Abstract Body (Do not enter title and authors here): Background: Ultrasound enhancing agents (UEAs) are an important diagnostic tool for transthoracic or stress echocardiography (TTE/SE) but recent concerns have been raised about their safety in reports from individual health systems.

Objectives: To identify if UEAs for TTE/SE are associated with serious adverse events within 48 hours of receipt in nationwide claims data.

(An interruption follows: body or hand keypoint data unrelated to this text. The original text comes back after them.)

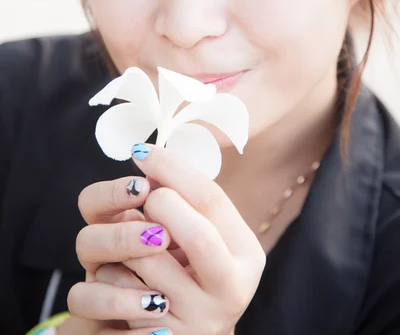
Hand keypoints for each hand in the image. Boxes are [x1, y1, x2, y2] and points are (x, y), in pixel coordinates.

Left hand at [68, 144, 265, 333]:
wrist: (185, 331)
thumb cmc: (189, 268)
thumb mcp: (203, 233)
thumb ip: (188, 200)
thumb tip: (148, 157)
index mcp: (246, 254)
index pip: (213, 201)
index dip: (174, 170)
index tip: (141, 150)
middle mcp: (231, 290)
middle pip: (198, 236)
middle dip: (161, 205)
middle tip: (144, 196)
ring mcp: (200, 320)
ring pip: (148, 265)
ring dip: (125, 244)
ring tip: (128, 247)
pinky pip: (116, 302)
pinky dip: (105, 282)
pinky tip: (114, 279)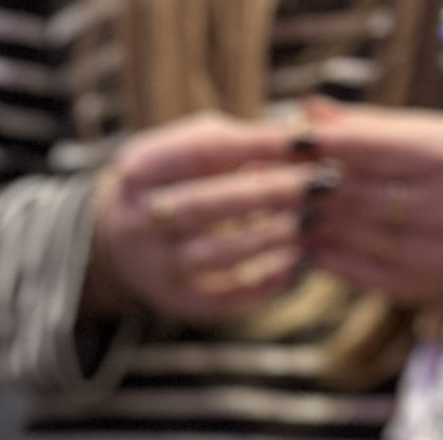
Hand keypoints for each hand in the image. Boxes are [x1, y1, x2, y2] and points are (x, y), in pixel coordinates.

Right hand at [88, 111, 309, 325]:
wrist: (124, 237)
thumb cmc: (176, 178)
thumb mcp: (192, 146)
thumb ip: (240, 140)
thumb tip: (305, 136)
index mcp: (140, 169)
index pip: (204, 151)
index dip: (258, 145)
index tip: (307, 140)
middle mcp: (138, 219)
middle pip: (208, 204)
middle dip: (269, 192)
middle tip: (318, 184)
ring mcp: (153, 265)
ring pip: (216, 254)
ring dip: (269, 238)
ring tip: (310, 221)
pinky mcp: (174, 300)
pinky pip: (222, 299)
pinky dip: (261, 284)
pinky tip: (294, 265)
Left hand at [301, 102, 442, 310]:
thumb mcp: (431, 137)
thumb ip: (368, 127)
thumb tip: (308, 111)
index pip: (374, 144)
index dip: (326, 141)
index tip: (287, 138)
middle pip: (358, 191)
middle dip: (309, 183)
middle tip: (269, 177)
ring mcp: (436, 252)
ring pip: (354, 232)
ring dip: (312, 221)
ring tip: (284, 209)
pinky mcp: (421, 287)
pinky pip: (360, 272)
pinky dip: (328, 256)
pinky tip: (309, 243)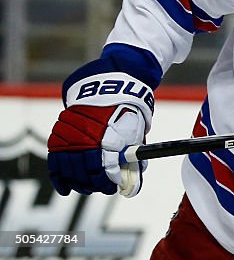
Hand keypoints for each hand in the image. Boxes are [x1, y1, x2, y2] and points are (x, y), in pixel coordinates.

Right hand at [47, 50, 157, 197]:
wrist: (108, 86)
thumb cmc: (126, 111)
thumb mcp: (135, 132)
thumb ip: (132, 157)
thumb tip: (134, 181)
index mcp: (110, 139)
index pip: (108, 171)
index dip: (110, 183)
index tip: (115, 187)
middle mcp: (89, 140)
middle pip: (88, 173)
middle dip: (96, 185)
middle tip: (102, 188)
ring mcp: (72, 138)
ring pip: (71, 171)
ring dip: (79, 183)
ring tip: (87, 188)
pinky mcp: (59, 136)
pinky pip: (56, 163)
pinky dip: (60, 178)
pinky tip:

Methods: All-payor nationwide claims from 320 million insured individuals across the US, 2018-2022 from the Komodo Health database were used to evaluate rates of death or the composite of death, anaphylaxis, MI, coronary angiography, PCI, CABG, ventricular tachycardia or cardiac arrest within 48 hours of UEA receipt for TTE/SE among adults. Propensity score matching (PSM) was used to account for baseline imbalances.

Results: Of the 11,421,463 individuals included (mean age 57.5 ± 16.2, 54.0% female, 46.2% White), a total of 500,073 (4.4%) received TTE/SE with UEAs. Individuals receiving Lumason™ or Definity™ more frequently had TTEs/SEs performed in the emergency department/inpatient setting and had more comorbidities than those receiving Optison™. After PSM, the odds of death were lower in those receiving UEAs (receipt vs. non-receipt, 0.02% vs. 0.14%, OR 0.23, 95% CI 0.19-0.28, p < 0.001) and were similar across agents (Table; Definity™: 0.02%, OR 0.22, 95% CI 0.18-0.28; Lumason™: 0.03%, OR 0.33, 95% CI 0.18-0.28; Optison™: 0.01%, OR 0.17, 95% CI 0.08-0.38; all p < 0.001). Rates of the composite outcome were essentially unchanged after excluding claims for anaphylaxis. Rates of all outcomes were stable across study years, including considering pre-COVID (2018-2019) and post-COVID (2020-2022) periods.

Conclusions: In this large nationwide claims analysis from 2018-2022, serious adverse events from UEAs for TTE/SE were uncommon and overall similar across agents and years of study. Receipt of UEAs was associated with a lower odds of death at 48 hours.